《 21. Bölüm 》

560 60 147
                                    


Selamın aleyküm kar çiçeklerim 🙋‍♀️

Sembolümüzü alayım ❄💕

Lütfen oy vermeyi ve yorum yapmayı unutmayın (:

Multi: Demir Han Gündoğan

Keyifli Okumalar...

Nerede olduğumu tahmin etmeniz zor değildir diye düşünüyorum. Tabi ki Demir hocayı umursamadan evime gelip dostlarımla oturmuş film izlerken çay içmiyorum basket sahasının en önünde oturmuş dikkatle maç için hazırlanan Demir hocayı izliyordum.

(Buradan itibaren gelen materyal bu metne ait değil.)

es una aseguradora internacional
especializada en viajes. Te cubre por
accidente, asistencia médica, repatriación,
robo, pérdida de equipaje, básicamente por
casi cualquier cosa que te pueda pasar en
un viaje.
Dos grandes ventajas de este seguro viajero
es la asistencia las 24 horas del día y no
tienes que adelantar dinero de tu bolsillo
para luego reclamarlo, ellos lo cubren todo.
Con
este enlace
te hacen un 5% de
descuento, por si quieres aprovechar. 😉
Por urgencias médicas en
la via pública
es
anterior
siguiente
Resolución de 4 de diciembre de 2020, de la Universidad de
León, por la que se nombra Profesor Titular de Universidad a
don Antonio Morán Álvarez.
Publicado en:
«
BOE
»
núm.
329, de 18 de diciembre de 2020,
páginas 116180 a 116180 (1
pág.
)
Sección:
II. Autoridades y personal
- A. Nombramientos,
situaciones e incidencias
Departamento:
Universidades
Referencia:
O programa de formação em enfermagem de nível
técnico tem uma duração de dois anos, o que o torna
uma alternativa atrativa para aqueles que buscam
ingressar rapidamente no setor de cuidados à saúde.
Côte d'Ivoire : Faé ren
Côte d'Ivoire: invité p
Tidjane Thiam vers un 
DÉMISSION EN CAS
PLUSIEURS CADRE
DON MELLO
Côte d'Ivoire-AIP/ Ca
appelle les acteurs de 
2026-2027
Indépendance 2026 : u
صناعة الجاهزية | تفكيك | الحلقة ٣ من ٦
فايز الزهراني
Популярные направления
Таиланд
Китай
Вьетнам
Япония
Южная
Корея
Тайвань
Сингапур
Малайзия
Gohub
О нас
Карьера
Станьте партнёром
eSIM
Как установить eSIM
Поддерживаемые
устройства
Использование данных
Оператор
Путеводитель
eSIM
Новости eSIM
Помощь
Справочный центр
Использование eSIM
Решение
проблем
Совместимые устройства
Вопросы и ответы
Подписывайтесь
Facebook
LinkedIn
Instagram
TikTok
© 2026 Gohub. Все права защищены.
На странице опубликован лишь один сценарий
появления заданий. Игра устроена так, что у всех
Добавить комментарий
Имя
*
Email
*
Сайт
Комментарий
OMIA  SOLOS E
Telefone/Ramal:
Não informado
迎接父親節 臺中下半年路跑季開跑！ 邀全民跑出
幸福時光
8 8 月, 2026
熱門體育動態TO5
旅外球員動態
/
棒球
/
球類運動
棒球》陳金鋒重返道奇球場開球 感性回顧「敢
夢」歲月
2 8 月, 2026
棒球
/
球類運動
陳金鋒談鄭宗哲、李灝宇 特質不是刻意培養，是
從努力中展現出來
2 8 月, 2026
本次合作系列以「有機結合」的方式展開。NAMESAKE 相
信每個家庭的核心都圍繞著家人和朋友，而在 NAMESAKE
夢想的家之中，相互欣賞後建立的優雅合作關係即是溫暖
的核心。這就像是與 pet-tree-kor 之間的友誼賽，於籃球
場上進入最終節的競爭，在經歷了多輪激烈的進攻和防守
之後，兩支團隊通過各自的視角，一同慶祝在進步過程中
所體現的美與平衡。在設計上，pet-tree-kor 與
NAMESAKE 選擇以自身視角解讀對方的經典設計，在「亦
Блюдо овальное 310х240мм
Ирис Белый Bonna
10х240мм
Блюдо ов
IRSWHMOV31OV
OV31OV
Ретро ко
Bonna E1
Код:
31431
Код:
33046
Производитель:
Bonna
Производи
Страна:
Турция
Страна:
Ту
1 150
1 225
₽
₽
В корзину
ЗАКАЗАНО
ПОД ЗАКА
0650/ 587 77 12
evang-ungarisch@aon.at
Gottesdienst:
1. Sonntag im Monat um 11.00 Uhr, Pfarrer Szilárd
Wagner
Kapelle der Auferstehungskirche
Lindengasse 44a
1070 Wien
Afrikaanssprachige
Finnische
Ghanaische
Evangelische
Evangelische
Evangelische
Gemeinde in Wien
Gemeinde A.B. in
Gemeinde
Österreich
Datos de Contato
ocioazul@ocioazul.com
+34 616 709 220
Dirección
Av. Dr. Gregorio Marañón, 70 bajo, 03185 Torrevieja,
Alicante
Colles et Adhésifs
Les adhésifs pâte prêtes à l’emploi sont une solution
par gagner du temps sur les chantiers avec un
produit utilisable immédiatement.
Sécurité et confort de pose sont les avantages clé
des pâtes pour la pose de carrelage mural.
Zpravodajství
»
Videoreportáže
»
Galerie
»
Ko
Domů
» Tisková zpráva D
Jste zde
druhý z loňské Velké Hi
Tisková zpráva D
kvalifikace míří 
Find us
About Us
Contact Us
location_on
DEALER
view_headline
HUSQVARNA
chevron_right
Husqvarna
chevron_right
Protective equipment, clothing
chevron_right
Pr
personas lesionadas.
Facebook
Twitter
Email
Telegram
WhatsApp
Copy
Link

O mesajı aldıktan sonra ne kadar aksini yapmak istesem de kalbime güç geçirememiş geri dönmüştüm. Demir hocanın karşısında bana ezik diyen çocuğun adı Rüzgar 'mış bu arada. Rüzgâr Kılıç. Kılıç inşaatın küçük veliahtı. Bir abisi var ve ailesinin oldukça fazla inşaat şirketleri vardı. Babam bir ara onların avukatlığını yapmıştı ancak daha sonradan ihalelere rüşvet kattığını öğrenip haksız kazançlar yaptığını öğrenince avukatlıklarını yapmayı bırakmıştı.

Rüzgâr'ın neden kendisine bu kadar güvenip egolu olduğunu anlayabiliyordum. Anlaşılan babasının " Ben kolay kolay bir şey istemem ancak bir şey istersem o zaten benimdir." Lafını benimsemişti. Evet babası Murat Kılıç verdigi bir ropörtajda bunu söylemiş hayat felsefesi olduğunu söylemişti. Ne kadar sığ bir düşünce şekliydi bu böyle. Bence oldukça hastalıklıydı.

Ben öylece düşüncelere dalmışken kucağıma bırakılan ağırlık ile gözlerimi kırparak başımı kaldırdım ve Demir hoca ile göz göze geldim. Üzerinde ki montunu dizlerimin üzerine bırakırken " Bunu tutar mısın?" Diye sordu sabahkinin aksine sıcak bir sesle. Gözlerinde de o buzdan duvar yoktu. Sevdiğim kahveye daha yakındı bakışları. Başımı sallayarak " Tabi ki." Dedim gülümseyerek.

Gözleri gülümsememe kaydıktan sonra başını sallayarak kendisini toparlayıp arkasını döndü ve sahaya ilerledi. Heyecanlanmıştım. Sabırsızlık ile beklerken hakem olan bir başka öğrenci düdüğü çaldığında başladı maç. Heyecanla olduğum yerde toparlanıp gözlerimle dikkatle takip etmeye başladım.

Top karşıdaki çocuklardan sarışın olanın elindeyken Demir hoca sakince potasının hafif ön kısmında duruyordu. Topu almak için hamle yapmıyordu. Birbirlerine baktı üç oğlan ardından sarışın olan topu esmer çocuğa attı ancak Demir hoca yine hamle yapmadı. Çocuk tam zıplayıp topu potaya atmak için elinden çıkarmıştı ki ben ne olduğunu anlayamadan Demir hoca olduğu yerde zıpladı ve top yükselmeden yakalayıp çocuğun yanından hızla geçti ve onların potasına gidip basketi attı.

Bütün tribün heyecanla alkışlayıp ıslık çalarken oğlanlar neye uğradığını şaşırmış bir halde öylece bakakaldılar. Şu an ne sandınız bee zeka diyoruz buna diye bağırmak geldi içimden ama tabi ki böyle bir şey yapmadan sessizce kendi içimde sevindim. Oğlanlar bu hamleyi çabuk atlatıp oyuna konsantre olurken bende izlemeye devam ettim.

Uzun bir süre sonra sonuç dokuz sekiz Demir hoca öndeydi. Tek başına öyle güzel hamleler ve atışlar yapıyordu ki karşısında ki üç kişi neye uğradığını şaşırıyordu. Ancak iki oyundur Demir hocaya omuz atıyor düşürüyorlardı ve hileli oynuyorlardı. Ben sinirle öylece bakarken Demir hoca sakince gülüyordu sanki bu hareketleri bekliyormuş gibi.

Topu yine sürükleyip götürürken Rüzgar omuz atmak için hızla ona doğru koşuyordu ve bir anda Demir hoca eğilip sağa dönünce Rüzgar hızını alamadan esmer olan çocuğa omuz attı ve ikisi sert bir şekile yere düşerken Demir hoca onuncu sayısını attığında tribün coşmuştu bense dayanamadan kahkaha atmıştım.